In Großbritannien und Schweden sind die Corona-Einschränkungen aufgehoben worden, in Norwegen sind viele gelockert worden, Tschechien und Finnland gehen in den kommenden Wochen einen ähnlichen Weg. Und in Schweden ist es nächste Woche soweit. "Es wird Zeit, Schweden wieder zu öffnen", sagt Ministerpräsidentin Magdalena Andersson.
Und in Deutschland? Da streitet man sich vor allem, auch in der Bundesregierung. Wegen der verhältnismäßig niedrigen Impfquote sei es zu früh, solche Schritte zu gehen, argumentiert Bundeskanzler Olaf Scholz (SPD). Er will nicht nur nicht lockern, er will noch nicht einmal über mögliche Lockerungen sprechen - trotz gegenteiliger Rufe aus vielen Bundesländern und deutlichen Forderungen selbst im eigenen Kabinett. Die Standpunkte im Originalton:
Bundeskanzler Olaf Scholz (SPD): "Die Lage ist nicht danach. (...) Ich glaube, wir machen das, was für die Bürgerinnen und Bürger in diesem Lande richtig ist: nämlich dafür zu sorgen, dass wir möglichst viele Leben und möglichst viel Gesundheit schützen durch diese Maßnahmen, die wir auf den Weg gebracht haben (...). Und gleichzeitig ist das die Voraussetzung dafür, dass wir auch, wenn wir den Höhepunkt der Infektionen hinter uns haben werden, dann über Lockerungsschritte entscheiden und beraten können. Aber da sind wir leider noch nicht angekommen." (Heute-Journal, 2. Februar)
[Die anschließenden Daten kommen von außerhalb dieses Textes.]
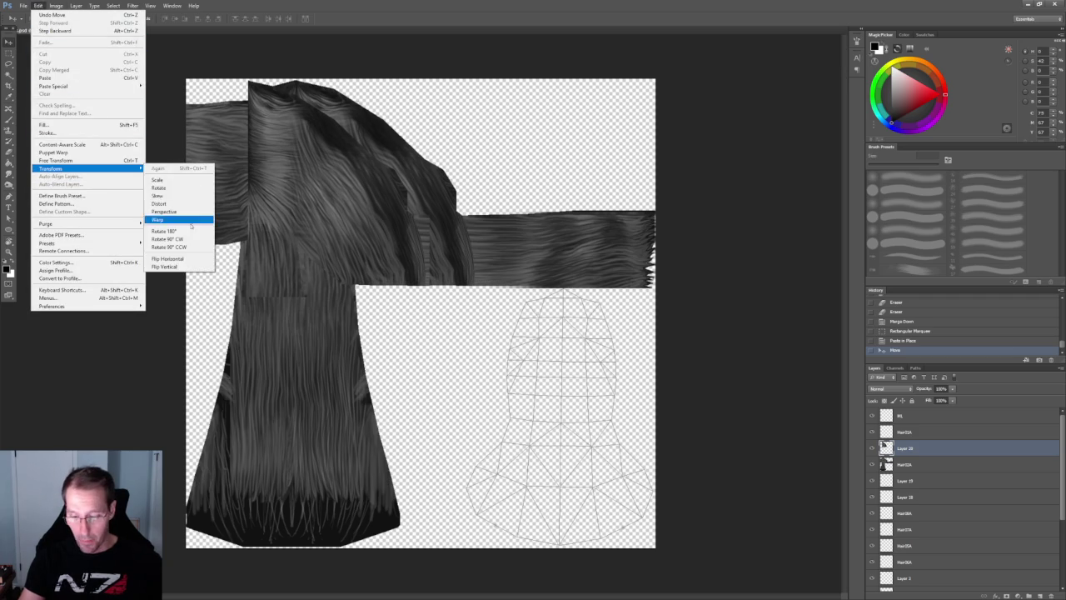
{"action": "left_click", "coordinate": [168, 258]}
{"action": "left_click_drag", "start_coordinate": [326, 163], "coordinate": [242, 163]}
Das sieht sein Koalitionspartner, FDP-Chef Christian Lindner, anders: "Wir haben die Omikron-Welle zwar noch nicht hinter uns, aber wir müssen schon jetzt konkret daran arbeiten, wann und unter welchen Bedingungen es zu schrittweisen Öffnungen kommen kann. Die nächste Bund-Länder-Runde im Februar sollte sich damit beschäftigen. (...) Man kann Einschränkungen rasch beschließen, das Hochfahren benötigt aber Vorbereitung." (Spiegel, 31. Januar) Am Donnerstag schob Lindner - wohl auch als Antwort auf Scholz - über Twitter nach: "In der Überwindung der Corona-Pandemie brauchen wir nicht die strengsten, sondern die effektivsten Vorschriften. 2G-Zugangsregeln belasten den Handel, ohne aber unmittelbaren Gesundheitsschutz zu gewährleisten." Dazu muss man freilich wissen: In vielen Bundesländern ist die 2G-Regel durch Gerichte oder durch die Landesregierungen schon wieder gekippt worden.
FDP-Generalsekretär Bijan Djir-Sarai sekundiert: "Darüber hinaus müssen wir uns jetzt schon die Frage stellen, ob bestimmte Freiheitseinschränkungen in der derzeitigen Situation, in der eine Zunahme von Corona-Erkrankten auf den Intensivstationen trotz steigender Fallzahlen ausbleibt, noch wirkungsvoll und verhältnismäßig sind." (dpa, 3. Februar)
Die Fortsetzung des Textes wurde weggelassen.